(Exercise material begins)
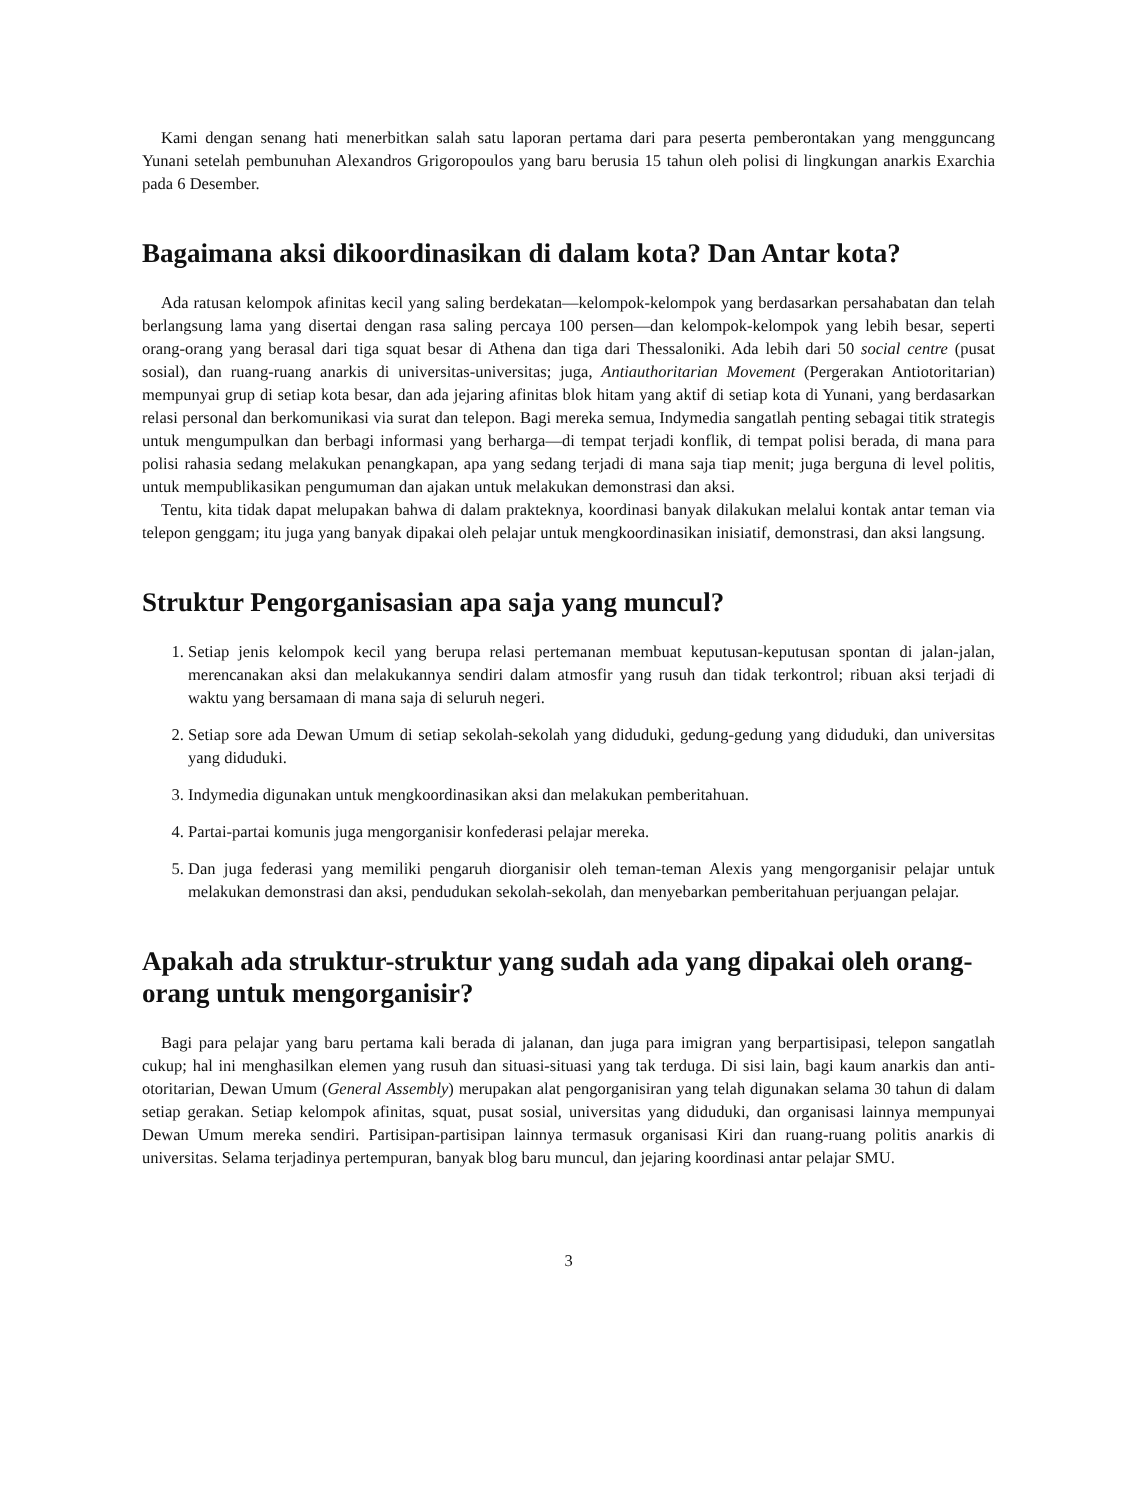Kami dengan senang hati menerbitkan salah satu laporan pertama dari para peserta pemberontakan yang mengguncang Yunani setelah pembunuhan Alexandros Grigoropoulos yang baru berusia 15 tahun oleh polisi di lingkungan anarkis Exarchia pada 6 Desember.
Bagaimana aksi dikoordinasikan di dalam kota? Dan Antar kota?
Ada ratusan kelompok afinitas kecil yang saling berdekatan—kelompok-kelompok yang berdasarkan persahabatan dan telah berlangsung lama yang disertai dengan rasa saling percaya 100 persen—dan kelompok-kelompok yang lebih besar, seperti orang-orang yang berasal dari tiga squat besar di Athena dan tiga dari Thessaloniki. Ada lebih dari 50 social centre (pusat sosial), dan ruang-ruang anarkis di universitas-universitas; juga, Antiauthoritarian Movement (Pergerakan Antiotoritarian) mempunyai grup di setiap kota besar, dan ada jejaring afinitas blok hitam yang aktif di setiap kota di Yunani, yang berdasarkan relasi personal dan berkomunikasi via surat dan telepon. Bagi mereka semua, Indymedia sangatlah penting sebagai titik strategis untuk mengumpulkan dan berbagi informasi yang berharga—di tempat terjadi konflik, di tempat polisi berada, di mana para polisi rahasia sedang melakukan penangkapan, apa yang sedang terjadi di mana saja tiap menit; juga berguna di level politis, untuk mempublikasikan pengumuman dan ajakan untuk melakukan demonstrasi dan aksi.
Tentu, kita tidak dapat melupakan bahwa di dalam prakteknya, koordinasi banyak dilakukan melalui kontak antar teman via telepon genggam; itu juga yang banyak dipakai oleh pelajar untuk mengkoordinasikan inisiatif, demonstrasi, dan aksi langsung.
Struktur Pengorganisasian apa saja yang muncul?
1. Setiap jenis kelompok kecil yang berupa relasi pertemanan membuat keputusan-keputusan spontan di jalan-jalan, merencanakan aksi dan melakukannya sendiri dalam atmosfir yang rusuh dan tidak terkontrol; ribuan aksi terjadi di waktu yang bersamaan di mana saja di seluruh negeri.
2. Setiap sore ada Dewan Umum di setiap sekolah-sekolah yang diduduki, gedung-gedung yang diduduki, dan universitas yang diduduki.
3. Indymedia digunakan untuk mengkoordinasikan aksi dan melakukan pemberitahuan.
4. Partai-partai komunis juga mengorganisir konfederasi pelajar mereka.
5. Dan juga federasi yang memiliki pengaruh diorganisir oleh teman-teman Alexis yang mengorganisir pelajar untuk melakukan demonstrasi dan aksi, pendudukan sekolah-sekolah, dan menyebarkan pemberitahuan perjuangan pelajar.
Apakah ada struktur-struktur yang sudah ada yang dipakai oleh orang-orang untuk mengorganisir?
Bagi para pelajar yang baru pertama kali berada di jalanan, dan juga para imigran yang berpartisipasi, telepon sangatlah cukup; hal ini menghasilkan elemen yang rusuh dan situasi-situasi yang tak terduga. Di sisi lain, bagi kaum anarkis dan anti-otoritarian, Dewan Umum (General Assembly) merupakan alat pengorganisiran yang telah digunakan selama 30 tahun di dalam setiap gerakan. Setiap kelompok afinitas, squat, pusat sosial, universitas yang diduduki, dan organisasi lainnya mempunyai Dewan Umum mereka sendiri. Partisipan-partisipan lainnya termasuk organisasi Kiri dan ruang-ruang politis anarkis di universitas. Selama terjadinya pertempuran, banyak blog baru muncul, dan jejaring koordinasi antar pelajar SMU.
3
(Exercise material ends)
* Exercise requirements: The answer should be an exact restatement of every entry, with the pictures omitted.

* Task output:
Kami dengan senang hati menerbitkan salah satu laporan pertama dari para peserta pemberontakan yang mengguncang Yunani setelah pembunuhan Alexandros Grigoropoulos yang baru berusia 15 tahun oleh polisi di lingkungan anarkis Exarchia pada 6 Desember.
Bagaimana aksi dikoordinasikan di dalam kota? Dan Antar kota?
Ada ratusan kelompok afinitas kecil yang saling berdekatan—kelompok-kelompok yang berdasarkan persahabatan dan telah berlangsung lama yang disertai dengan rasa saling percaya 100 persen—dan kelompok-kelompok yang lebih besar, seperti orang-orang yang berasal dari tiga squat besar di Athena dan tiga dari Thessaloniki. Ada lebih dari 50 social centre (pusat sosial), dan ruang-ruang anarkis di universitas-universitas; juga, Antiauthoritarian Movement (Pergerakan Antiotoritarian) mempunyai grup di setiap kota besar, dan ada jejaring afinitas blok hitam yang aktif di setiap kota di Yunani, yang berdasarkan relasi personal dan berkomunikasi via surat dan telepon. Bagi mereka semua, Indymedia sangatlah penting sebagai titik strategis untuk mengumpulkan dan berbagi informasi yang berharga—di tempat terjadi konflik, di tempat polisi berada, di mana para polisi rahasia sedang melakukan penangkapan, apa yang sedang terjadi di mana saja tiap menit; juga berguna di level politis, untuk mempublikasikan pengumuman dan ajakan untuk melakukan demonstrasi dan aksi.
Tentu, kita tidak dapat melupakan bahwa di dalam prakteknya, koordinasi banyak dilakukan melalui kontak antar teman via telepon genggam; itu juga yang banyak dipakai oleh pelajar untuk mengkoordinasikan inisiatif, demonstrasi, dan aksi langsung.
Struktur Pengorganisasian apa saja yang muncul?
1. Setiap jenis kelompok kecil yang berupa relasi pertemanan membuat keputusan-keputusan spontan di jalan-jalan, merencanakan aksi dan melakukannya sendiri dalam atmosfir yang rusuh dan tidak terkontrol; ribuan aksi terjadi di waktu yang bersamaan di mana saja di seluruh negeri.
2. Setiap sore ada Dewan Umum di setiap sekolah-sekolah yang diduduki, gedung-gedung yang diduduki, dan universitas yang diduduki.
3. Indymedia digunakan untuk mengkoordinasikan aksi dan melakukan pemberitahuan.
4. Partai-partai komunis juga mengorganisir konfederasi pelajar mereka.
5. Dan juga federasi yang memiliki pengaruh diorganisir oleh teman-teman Alexis yang mengorganisir pelajar untuk melakukan demonstrasi dan aksi, pendudukan sekolah-sekolah, dan menyebarkan pemberitahuan perjuangan pelajar.
Apakah ada struktur-struktur yang sudah ada yang dipakai oleh orang-orang untuk mengorganisir?
Bagi para pelajar yang baru pertama kali berada di jalanan, dan juga para imigran yang berpartisipasi, telepon sangatlah cukup; hal ini menghasilkan elemen yang rusuh dan situasi-situasi yang tak terduga. Di sisi lain, bagi kaum anarkis dan anti-otoritarian, Dewan Umum (General Assembly) merupakan alat pengorganisiran yang telah digunakan selama 30 tahun di dalam setiap gerakan. Setiap kelompok afinitas, squat, pusat sosial, universitas yang diduduki, dan organisasi lainnya mempunyai Dewan Umum mereka sendiri. Partisipan-partisipan lainnya termasuk organisasi Kiri dan ruang-ruang politis anarkis di universitas. Selama terjadinya pertempuran, banyak blog baru muncul, dan jejaring koordinasi antar pelajar SMU.
3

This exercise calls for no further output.